Théo Viardin
'Enigma'
Text by Domenico de Chirico
June 27, 2024 - July 27 2024
Galerie PACT, Paris, France
https://galeriepact.com/
«Great things remain for the great, the abysses for the profound, the delicacies and shudders for the refined, and, to sum up all this in brief, everything rare for the rare.»
Friedrich Nietzsche, Beyond good and evil, 1886
At the origin, the hybrid and sinuous question of otherness ostensibly stands out as a limbo with an uncertain and controversial perimeter.
The force imposed by the inescapable relational act often emphasizes fundamental questions that, in turn, constitute the foundations of the entire world—or, at the very least, of the human and animal world—and seal some of the most complex evolutionary structures that oscillate from the formation of individual consciousness to the most varied collective consciousnesses.
In this regard, the unmistakable pictorial approach generated by the hand of Théo Viardin appears fearlessly before our eyes, presenting itself as extremely visceral yet evanescent, flaming and enchanted, prude and profane, wavering between the corpulent and the vulnerable.
The colors smell of warm metal, the kind perceptible in blood flowing undyingly, and the forms appear diaphanous, intertwined, convoluted, and fluid, where in Man, creature and creator unite more than ever.
One glimpses a clear need, implicit and voluptuous—not exclusively erotic lust but almost brutally sensorial and carnally uplifting—aimed at undressing something that tends to remain veiled, through a game of back-and-forth between the inside and the outside, a dichotomous contortion of yearning contrasts that whisper the unspeakable to the ear of the innermost and profoundest humanity. All this without ever taking our eyes off the myth, and the imaginative processes rooted in the history of human beings and their most valid attempts to answer the mystery of life.

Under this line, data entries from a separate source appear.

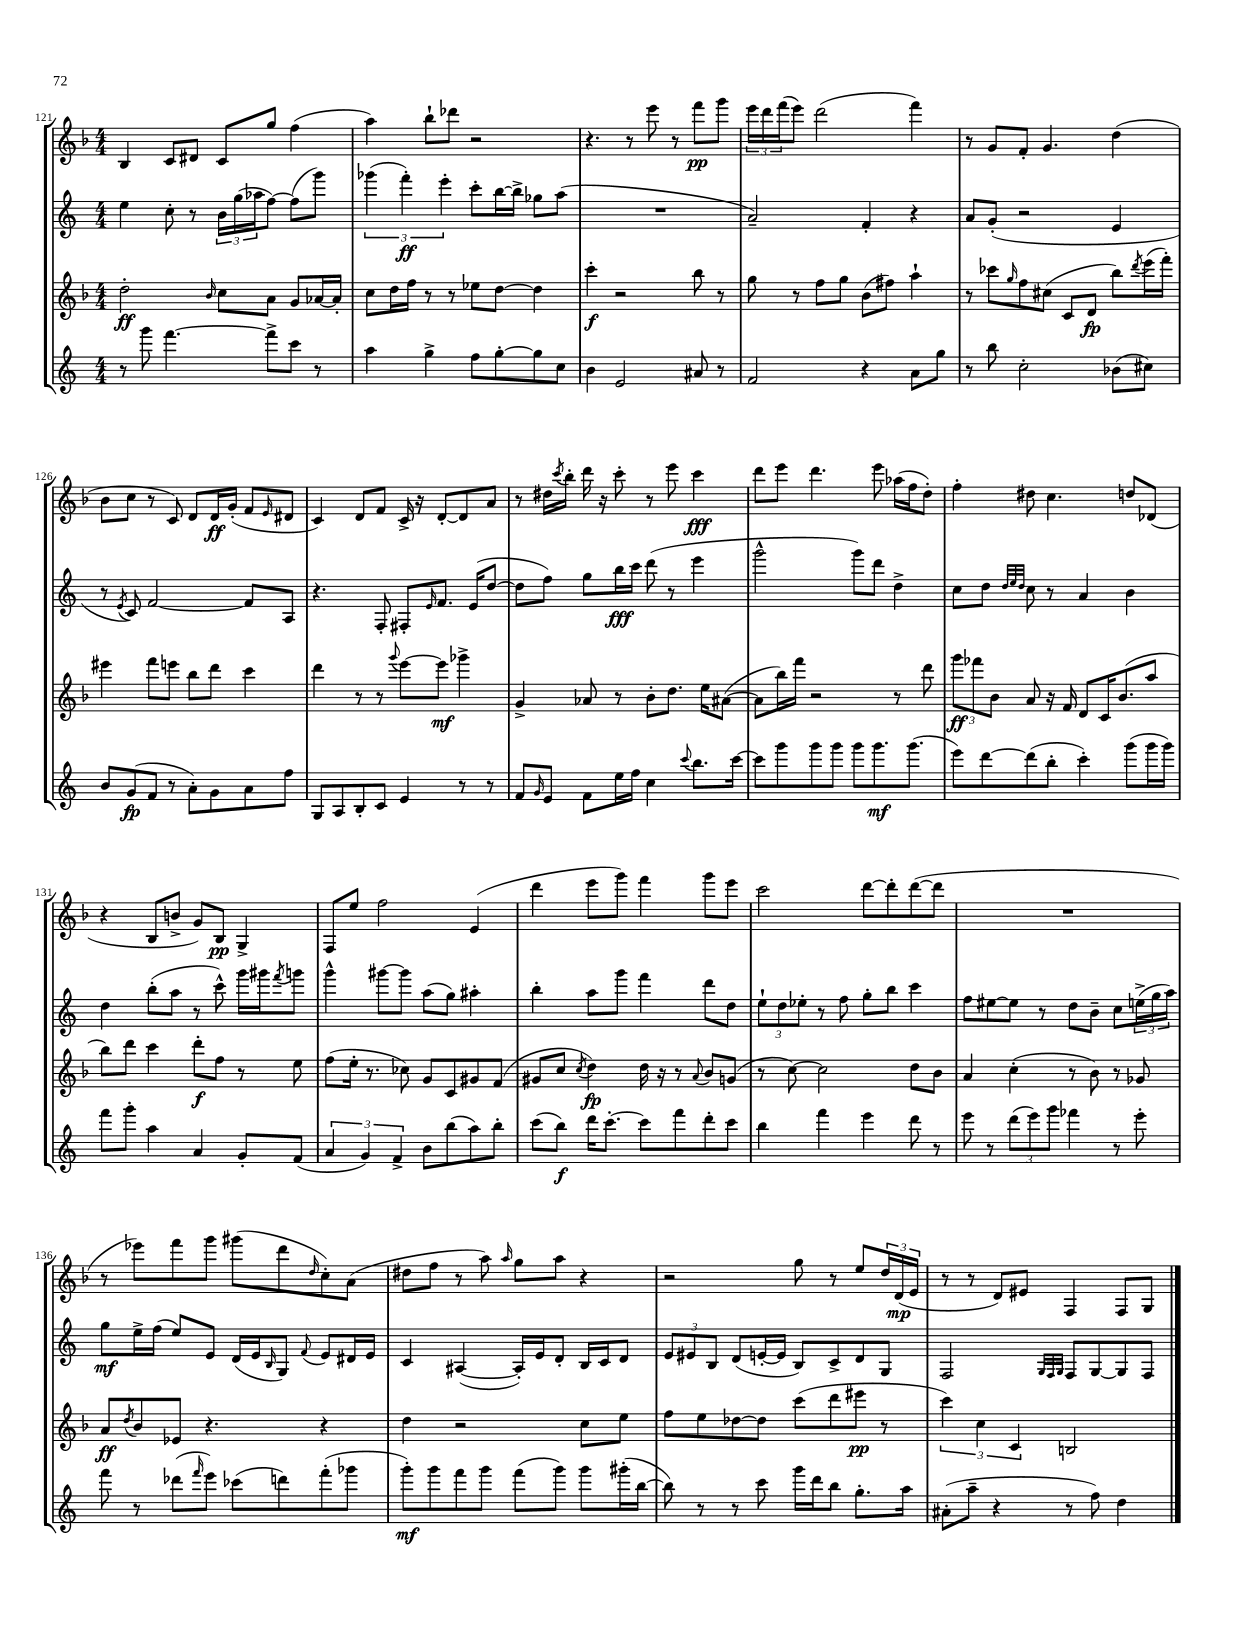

**kern	**kern	**kern	**kern
*staff4	*staff3	*staff2	*staff1
*clefG2	*clefG2	*clefG2	*clefG2
*k[]	*k[b-]	*k[]	*k[b-]
*M4/4	*M4/4	*M4/4	*M4/4
8r	2dd'	4ee	4B-
8ggg	.	.	.
[4.fff	.	8cc'	8c
.	.	8r	8d#
.	16qqb-	.	.
.	8cc	24b	8c
.	.	(24gg	.
.	.	24aa-	.
8fff^]	8a	[8ff)	8gg
8ccc	8g	(8ff]	(4ff
8r	[16a-	8ggg)	.
.	16a-']	.	.
=	=	=	=
4aa	8cc	(6ggg-	4aa)
.	16dd	.	.
.	.	6fff')	.
.	16ff	.	.
4gg^	8r	.	8bb-`
.	.	6eee'	.
.	8r	.	8ddd-
8ff	8ee-	8ccc'	2r
[8gg'	[8dd	[16bb	.
.	.	16bb^]	.
8gg]	4dd]	8gg-	.
8cc	.	(8aa	.
=	=	=	=
4b	4ccc'	1r	4.r
2e	2r	.	.
.	.	.	8r
.	.	.	8eee
.	.	.	8r
8a#	8bb-	.	8fff
8r	8r	.	8ggg
=	=	=	=
2f	8gg	2a~)	24eee
.	.	.	24ddd
.	.	.	(24fff
.	8r	.	8eee)
.	8ff	.	(2ddd
.	8gg	.	.
4r	(8b-	4f'	.
.	8ff#)	.	.
8a	4aa`	4r	4fff)
8gg	.	.	.
=	=	=	=
8r	8r	8a	8r
8bb	8ccc-	(8g'	8g
.	16qqgg	.	.
2cc'	8ff	2r	8f'
.	(8cc#	.	4.g
.	8c	.	.
.	8d	.	.
(8b-	8bb-)	4e	(4dd
.	8qddd	.	.
8cc#)	(16eee	.	.
.	16fff')	.	.
=	=	=	=
8b	4eee#	8r	8b-
.	.	8qe	.
(8g	.	8c)	8cc
8f	8fff	[2f	8r
8r	8eee	.	8c)
8a')	8bb-	.	8d
8g	8ddd	.	16d
.	.	.	(16g'
8a	4ccc	8f]	8f
.	.	.	16qqe
8ff	.	8A	8d#
=	=	=	=
8G	4ddd	4.r	4c)
8A	.	.	.
8B'	8r	.	8d
8c	8r	8F'	8f
.	8qqggg	.	.
4e	[8eee	8F#'	16c^
.	.	.	16r
.	.	16qqe	.
.	8eee]	8.f	[8d'
8r	4ggg-^	.	8d]
.	.	(16e	.
8r	.	[8dd	8a
=	=	=	=
8f	4g^	8dd]	8r
16qqg	.	.	.
8e	.	8ff)	16dd#
.	.	.	8qccc
.	.	.	16bb-'
8f	8a-	8gg	16ddd
.	.	.	16r
16ee	8r	16bb	8ccc'
16ff	.	16ccc	.
4cc	8b-'	(8ddd	8r
.	8.dd	8r	8eee
8qqccc	.	.	.
8.bb	.	4eee	4ccc
.	16ee	.	.
.	([8a#	.	.
[16ccc	.	.	.
=	=	=	=
8ccc]	8a#]	2ggg^^	8ddd
8ggg	16bb-)	.	8eee
.	16fff	.	.
8ggg	2r	.	4.ddd
8ggg	.	.	.
8ggg	.	8ggg)	.
8.ggg	.	8ddd	8eee
.	8r	4dd^	(16aa-
(8.ggg	.	.	16ff
.	8ddd	.	8dd')
=	=	=	=
8eee)	12ggg	8cc	4ff'
.	12fff-	.	.
[8ddd	.	8dd	.
.	12b-	.	.
.	.	32qqdd	.
.	.	32qqee	.
.	.	32qqdd	.
(8ddd]	8a	8cc	8dd#
8bb'	16r	8r	4.cc
.	16f	.	.
4ccc')	8d	4a	.
.	16c	.	.
.	(8.b-	.	.
(8ggg	.	4b	8dd
16ggg	8aa	.	(8d-
16ggg)	.	.	.
=	=	=	=
8fff	8bb-)	4dd	4r
8ggg'	8ddd	.	.
4aa	4ccc	(8bb'	8B-
.	.	8aa	8b^
4a	8ddd'	8r	8g)
.	8ff	8ccc^^)	8B-
8g'	8r	16ggg	4G^
.	.	16ggg#	.
.	.	8qfff	.
(8f	8ee	8ggg	.
=	=	=	=
6a	(8ff	4ggg^^	8F
.	16ee'	.	8ee
6g)	.	.	.
.	8.r	.	.
.	.	[8ggg#	2ff
6f^	.	.	.
.	8cc-)	8ggg#]	.
8b	8g	(8aa	.
(8bb	8c	8gg)	.
8aa)	8g#	4aa#'	(4e
8bb'	(8f	.	.
=	=	=	=
(8ccc	8g#	4bb'	4ddd
8bb)	8cc	.	.
.	8qcc	.	.
16ddd	4dd)	8aa	8eee
[8.ccc'	.	.	.
.	.	8ggg	8ggg)
8ccc]	16dd	4fff	4fff
.	16r	.	.
8fff	8r	.	.
.	8qqa	.	.
8ddd'	8b-	8ddd	8ggg
8ccc	(8g	8dd	8eee
=	=	=	=
4bb	8r	12ee`	2ccc
.	.	12dd	.
.	[8cc)	.	.
.	.	12ee-'	.
4fff	2cc]	8r	.
.	.	8ff	.
4eee	.	8gg'	[8ddd
.	.	8bb	8ddd']
8ddd	8dd	4ccc	([8ddd
8r	8b-	.	8ddd]
=	=	=	=
8eee	4a	8ff	1r
8r	.	[8ee#	.
(12ddd	(4cc'	8ee#]	.
12eee)	.	.	.
.	.	8r	.
12ggg	.	.	.
4fff-	8r	8dd	.
.	8b-)	8b~	.
8r	8r	8cc	.
8eee'	8g-	(24ee^	.
.	.	24gg	.
.	.	24aa)	.
=	=	=	=
8fff	8a	8gg	8r
.	8qdd	.	.
8r	8b-	16ee^	8eee-)
.	.	(16ff	.
(8ddd-	8e-	8ee)	8fff
16qqfff	.	.	.
8eee)	4.r	8e	8ggg
(8ccc-	.	(16d	(8ggg#
.	.	16e	.
.	.	16qqB	.
8ddd)	.	8G)	8ddd
.	.	8qqf	16qqdd
(8fff'	4r	8e	8cc')
8ggg-	.	16d#	(8a
.	.	16e	.
=	=	=	=
8ggg')	4dd	4c	8dd#
8ggg	.	.	8ff
8fff	2r	([4A#	8r
8ggg	.	.	8aa)
.	.	.	16qqaa
(8fff	.	16A#'])	8gg
.	.	16e	.
8ggg)	.	8d'	8aa
8ggg	8cc	16B	4r
.	.	16c	.
(16ggg#'	8ee	8d	.
[16bb	.	.	.
=	=	=	=
8bb])	8ff	12e	2r
.	.	12e#	.
8r	8ee	.	.
.	.	12B	.
8r	[8dd-	(8d	.
8ccc	8dd-]	[16e'	.
.	.	16e]	.
16ggg	(8ccc	8B)	8gg
16ddd	.	.	.
8bb	8ddd	8c^	8r
8.gg'	8eee#	8d	8ee
.	8r	8G	24dd
.	.	.	(24d
16aa	.	.	.
.	.	.	24e
=	=	=	=
(8a#'	6ccc)	2F	8r
8aa~	.	.	8r
.	6cc	.	.
4r	.	.	8d)
.	6c	.	.
.	.	.	8e#
.	.	32qqG	.
.	.	32qqF	.
.	.	32qqG	.
8r	2B	8F	4F
8ff)	.	[8G	.
4dd	.	8G]	8F
.	.	8F	8G
==	==	==	==
*-	*-	*-	*-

And it’s on the basis of such precepts that the enigma arises and seeps in—that mystery that challenges creators and spectators to seek deeper meanings and to appreciate the complexity and beauty of the unknown in order to create images and narratives that confront the immediate understanding of things and invite one to reflection—a clear reference to that posed by the Sphinx in relation to Oedipus in the course of the Greek myth popularized by Sophocles’ tragedy entitled «Oedipus Rex”.
In fact, according to the myth, when asked by the Sphinx, «What being, blessed with one voice, first has four legs in the morning, then two legs at noon, and three legs at night?» Oedipus sharply responds that it is «Man»—in the sense of a human being—for as a child he crawls on four legs, later walks on two feet in adulthood, and then uses a cane in old age. Despite the clue, the enigma cited here, teeming in every molecule of these incandescent and tragic pictorial traits, is twofold in that it concerns indeed the complexity of the human soul in relation to Oedipus’ response but above all refers to the figure of the Sphinx as another being, but equal or close to plausible.
So, we could say that it is a shaded and mysterious identity that represents alterity in its highest expression, already conscious of the resolution of the enigma, ready to disintegrate for the love of truth. It is none other than another human being, as are all of Théo Viardin’s entities that seem to tend beyond the tangible but actually simultaneously embody the poetic and raw aspects of the human being itself. In «Enigma,» the flesh and the body are always in the forefront, facing up to the naked other as a mirror image, a gateway to understanding the totality of things and ourselves, soliciting a dialectical observation that investigates authentic sensations and their formal becoming, corroborated—to the beat of layers of oil, vehement gestural brushstrokes, and dense, ethereal glazes—by the most rubicund chromatic alternations that undoubtedly define brand new concepts of both shape and space.